▸ Exercise
Pick out each line in the entries below that contains the string "Marod" and copy it. Count only matches with the same capitalization.

[Extracted page text data]

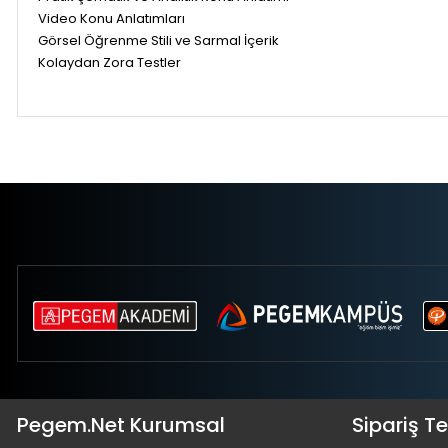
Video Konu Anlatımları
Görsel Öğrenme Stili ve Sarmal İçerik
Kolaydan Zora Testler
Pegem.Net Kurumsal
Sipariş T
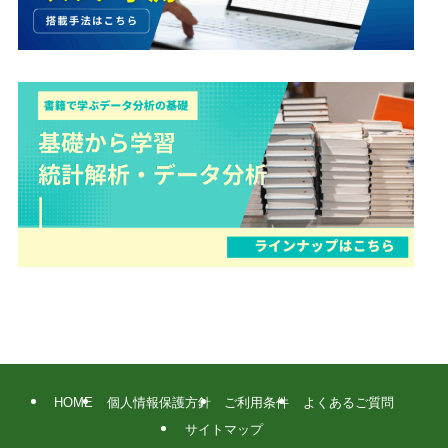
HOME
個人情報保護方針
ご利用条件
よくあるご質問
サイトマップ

==

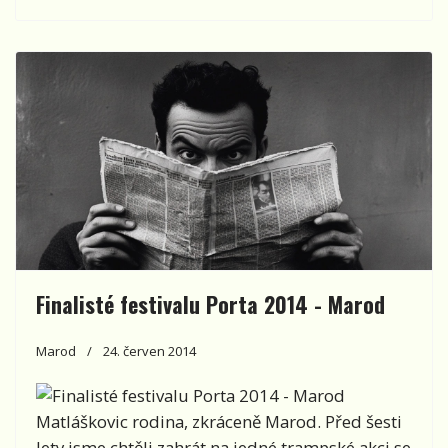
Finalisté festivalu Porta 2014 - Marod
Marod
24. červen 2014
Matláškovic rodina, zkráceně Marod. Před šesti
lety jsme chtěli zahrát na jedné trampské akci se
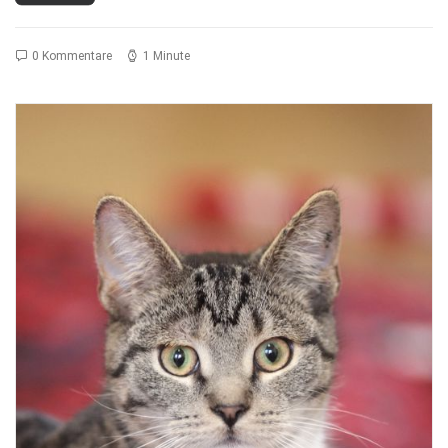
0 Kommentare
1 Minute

▸ Exercise output
Finalisté festivalu Porta 2014 - Marod
Marod
Matláškovic rodina, zkráceně Marod. Před šesti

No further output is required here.